Rent, Reserve or Own Intelligence?

The enterprise infrastructure question is no longer simply cloud or on-premises. It is how much intelligence capacity to rent, reserve, manage or own for each workload.

Sourcing modes compared across decision factors. The unit of optimisation is the workload.

From software sourcing to intelligence sourcing

Enterprises once chose whether to buy software or build it.

They now choose how to source machine intelligence:

Packaged SaaS
Public API
Reserved model or throughput capacity
Hyperscaler managed service
Neocloud capacity
Private cloud
Colocation
Owned AI factory
Edge or device inference
Hybrid combinations

The same model capability can arrive through radically different economic structures.

Four sourcing modes

Rent

Pay per token, request, action or usage.

Best for:

Pilots
Uncertain demand
Low volume
Rapid access
Model experimentation
Variable workloads

Risks:

Price exposure
Limited infrastructure control
Opacity
Vendor dependency
Data and residency constraints

Reserve

Commit to capacity, throughput or spend for a period.

Best for:

Growing but still variable workloads
Predictable base demand plus bursts
Need for discount without infrastructure ownership
Enterprise service levels

Risks:

Commitment waste
Forecast error
Model change during contract
Lock-in

Managed capacity

Use dedicated or specialised infrastructure operated by a provider.

- _WHAT YOU NEED TO DO_:
- A) According to the article on sourcing machine intelligence, what does the Reserve mode commit to?
- B) List every risk that the article on sourcing machine intelligence gives for the Rent mode.

- _GIVEN INFORMATION_:
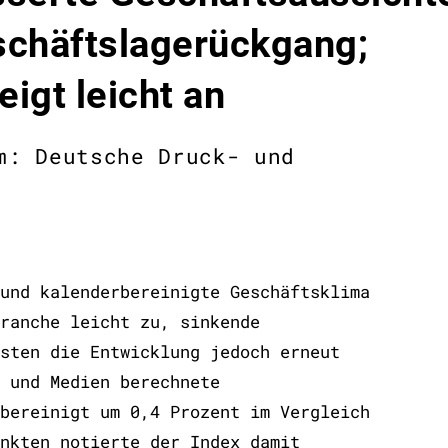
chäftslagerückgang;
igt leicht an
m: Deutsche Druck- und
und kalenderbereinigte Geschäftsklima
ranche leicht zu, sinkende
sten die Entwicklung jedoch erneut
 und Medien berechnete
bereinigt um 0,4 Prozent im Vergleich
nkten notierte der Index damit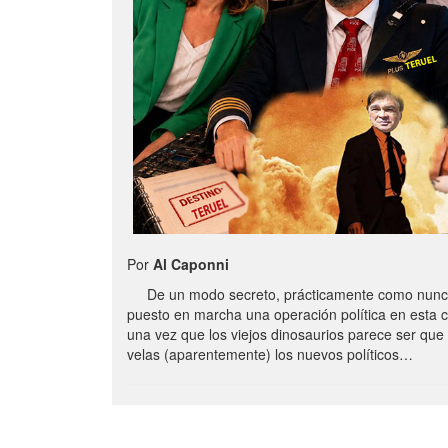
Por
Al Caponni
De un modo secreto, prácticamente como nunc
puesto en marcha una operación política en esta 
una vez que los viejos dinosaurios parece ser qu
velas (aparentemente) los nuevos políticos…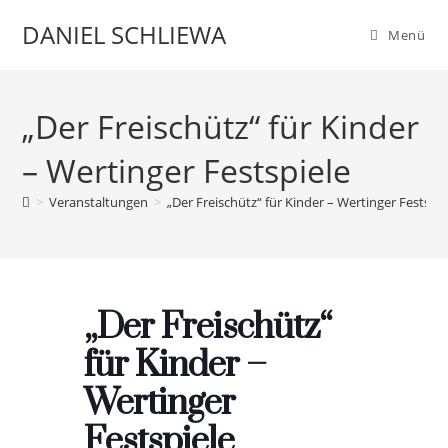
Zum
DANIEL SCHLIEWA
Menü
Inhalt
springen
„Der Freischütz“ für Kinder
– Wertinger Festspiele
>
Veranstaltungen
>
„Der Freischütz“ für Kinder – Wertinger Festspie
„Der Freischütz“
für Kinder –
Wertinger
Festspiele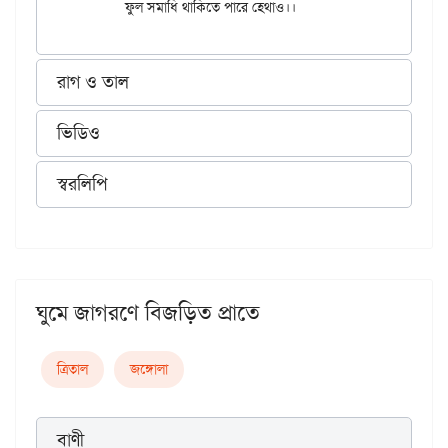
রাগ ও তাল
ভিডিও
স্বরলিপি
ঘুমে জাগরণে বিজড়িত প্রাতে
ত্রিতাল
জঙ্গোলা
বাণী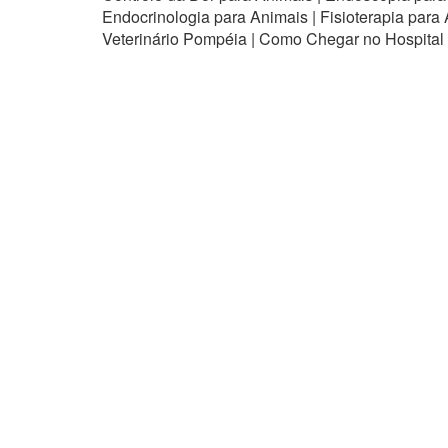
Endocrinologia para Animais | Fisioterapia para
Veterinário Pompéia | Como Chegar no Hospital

- _SOLUTIONS TO EACH TASK_:
- A) Capacity, throughput or spend for a period.

- B)
- Price exposure
- Limited infrastructure control
- Opacity
- Vendor dependency
- Data and residency constraints